There were 11 students in the storeroom.
I’d locked the door with my key and had managed to drag the small table and chair in front of it.
Sitting in the darkness, we listen to the intermittent burst of gunfire. My beating heart screams at me to find a way out, and as sweat soaks through my blouse, I try to stay calm.
I listen so hard for movement in the classroom that my eardrums feel like they’re going to burst.
The day had started like any other. I’d kissed my husband goodbye in a rush, coffee in one hand, a slice of toast in the other. Had I known this would happen, I would have held him close, stroked his unshaven cheek and told him how happy he made me.

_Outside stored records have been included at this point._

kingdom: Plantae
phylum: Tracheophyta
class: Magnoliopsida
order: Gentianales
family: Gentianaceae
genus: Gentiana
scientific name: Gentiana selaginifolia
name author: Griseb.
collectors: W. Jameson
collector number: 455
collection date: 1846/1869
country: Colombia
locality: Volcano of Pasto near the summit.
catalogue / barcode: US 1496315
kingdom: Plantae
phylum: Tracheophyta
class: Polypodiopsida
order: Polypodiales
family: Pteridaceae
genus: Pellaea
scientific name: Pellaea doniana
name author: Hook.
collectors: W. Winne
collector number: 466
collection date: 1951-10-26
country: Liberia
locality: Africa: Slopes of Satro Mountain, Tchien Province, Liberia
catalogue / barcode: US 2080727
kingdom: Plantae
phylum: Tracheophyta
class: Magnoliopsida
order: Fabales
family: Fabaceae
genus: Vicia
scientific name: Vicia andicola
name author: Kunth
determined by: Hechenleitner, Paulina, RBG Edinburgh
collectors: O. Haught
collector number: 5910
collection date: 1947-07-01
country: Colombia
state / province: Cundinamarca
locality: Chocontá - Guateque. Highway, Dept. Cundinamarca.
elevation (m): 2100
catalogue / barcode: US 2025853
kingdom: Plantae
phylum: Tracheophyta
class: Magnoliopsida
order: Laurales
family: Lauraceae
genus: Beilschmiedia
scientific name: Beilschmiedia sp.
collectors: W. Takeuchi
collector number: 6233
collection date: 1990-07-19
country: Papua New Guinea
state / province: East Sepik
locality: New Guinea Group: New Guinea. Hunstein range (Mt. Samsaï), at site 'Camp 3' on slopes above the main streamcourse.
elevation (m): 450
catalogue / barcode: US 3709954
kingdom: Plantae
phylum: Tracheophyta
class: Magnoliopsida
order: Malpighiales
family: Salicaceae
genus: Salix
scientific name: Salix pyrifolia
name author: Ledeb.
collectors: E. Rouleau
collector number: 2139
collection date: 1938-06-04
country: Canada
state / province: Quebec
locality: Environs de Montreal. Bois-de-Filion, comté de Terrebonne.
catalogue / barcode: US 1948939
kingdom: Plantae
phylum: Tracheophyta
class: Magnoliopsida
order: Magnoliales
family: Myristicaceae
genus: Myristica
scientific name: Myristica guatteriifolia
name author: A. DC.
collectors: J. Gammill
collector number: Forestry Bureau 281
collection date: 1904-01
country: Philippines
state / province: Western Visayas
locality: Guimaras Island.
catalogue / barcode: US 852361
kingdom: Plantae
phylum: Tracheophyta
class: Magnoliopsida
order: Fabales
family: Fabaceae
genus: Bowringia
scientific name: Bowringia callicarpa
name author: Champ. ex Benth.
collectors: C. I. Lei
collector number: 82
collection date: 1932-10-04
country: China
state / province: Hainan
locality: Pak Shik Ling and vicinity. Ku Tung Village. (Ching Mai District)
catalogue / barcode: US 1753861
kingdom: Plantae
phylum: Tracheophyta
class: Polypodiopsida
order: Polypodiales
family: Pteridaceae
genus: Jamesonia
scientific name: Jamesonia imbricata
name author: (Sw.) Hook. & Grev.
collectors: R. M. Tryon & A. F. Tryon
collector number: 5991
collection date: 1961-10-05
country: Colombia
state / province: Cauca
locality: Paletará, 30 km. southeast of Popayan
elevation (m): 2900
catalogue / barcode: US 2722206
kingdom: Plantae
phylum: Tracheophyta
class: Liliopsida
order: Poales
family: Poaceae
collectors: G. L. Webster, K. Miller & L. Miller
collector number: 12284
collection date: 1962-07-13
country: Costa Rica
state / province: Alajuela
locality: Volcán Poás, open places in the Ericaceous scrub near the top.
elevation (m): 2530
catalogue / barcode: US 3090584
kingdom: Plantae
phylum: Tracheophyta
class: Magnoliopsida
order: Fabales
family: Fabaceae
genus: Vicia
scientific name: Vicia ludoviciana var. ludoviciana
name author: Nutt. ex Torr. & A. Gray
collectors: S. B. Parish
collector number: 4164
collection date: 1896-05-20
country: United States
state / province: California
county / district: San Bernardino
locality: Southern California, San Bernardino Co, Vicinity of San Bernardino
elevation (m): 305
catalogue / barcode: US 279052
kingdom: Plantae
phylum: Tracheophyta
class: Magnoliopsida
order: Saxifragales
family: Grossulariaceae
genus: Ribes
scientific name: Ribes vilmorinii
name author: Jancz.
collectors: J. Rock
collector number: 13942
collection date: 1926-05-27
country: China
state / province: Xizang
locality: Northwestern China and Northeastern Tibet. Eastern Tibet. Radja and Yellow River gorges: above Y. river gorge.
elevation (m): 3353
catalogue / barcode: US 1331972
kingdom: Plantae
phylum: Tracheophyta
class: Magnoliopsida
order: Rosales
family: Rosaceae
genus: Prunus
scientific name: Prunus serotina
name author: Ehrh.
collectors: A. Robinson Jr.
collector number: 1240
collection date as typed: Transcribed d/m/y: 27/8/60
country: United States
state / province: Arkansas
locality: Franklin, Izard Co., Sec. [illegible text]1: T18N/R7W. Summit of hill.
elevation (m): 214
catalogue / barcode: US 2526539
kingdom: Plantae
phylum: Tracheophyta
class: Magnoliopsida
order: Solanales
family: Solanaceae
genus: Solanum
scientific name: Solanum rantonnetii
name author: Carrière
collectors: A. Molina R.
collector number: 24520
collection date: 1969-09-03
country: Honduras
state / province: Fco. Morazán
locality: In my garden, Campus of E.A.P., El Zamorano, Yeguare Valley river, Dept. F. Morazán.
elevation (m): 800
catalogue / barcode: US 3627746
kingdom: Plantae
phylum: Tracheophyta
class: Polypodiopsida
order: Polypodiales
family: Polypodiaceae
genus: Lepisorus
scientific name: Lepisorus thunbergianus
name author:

It is the last week of school, another year of teaching almost complete. Excitement had filled the hallways and my plan after work had been to go shopping for a new swimsuit. This time next week I’d be sipping cocktails in Hawaii. How strange the monotony of a simple day feels right now.
Moonlight spills into the cupboard from the small web-covered window, which is too small to climb through.
We’ve been in here for hours—waiting, listening, praying.
Grace, my A+ art student, whimpers.
I take her hand, press my finger to my lips, and shake my head.
Tears spill down her cheeks.
A deafening crash makes me quake in fear.
I grab the sharp scissors on the shelf next to me and step forward.
Gunfire and voices halt my breath.
The handle of the storeroom twists back and forth, and I cover my mouth with my hand.
‘It’s the police, is anybody in there?’
I glance at my students, and another voice calls—a woman. ‘You’re safe. We have the shooter; you can come out.’
Could it be true? Is it really safe to leave?
I glance at Grace, and she nods at me.
We drag away the table and chair, which we’d pushed against the storeroom door, and I place my key in the lock.
‘We’re coming out,’ I call.
My hand trembles and Grace takes hold of my arm.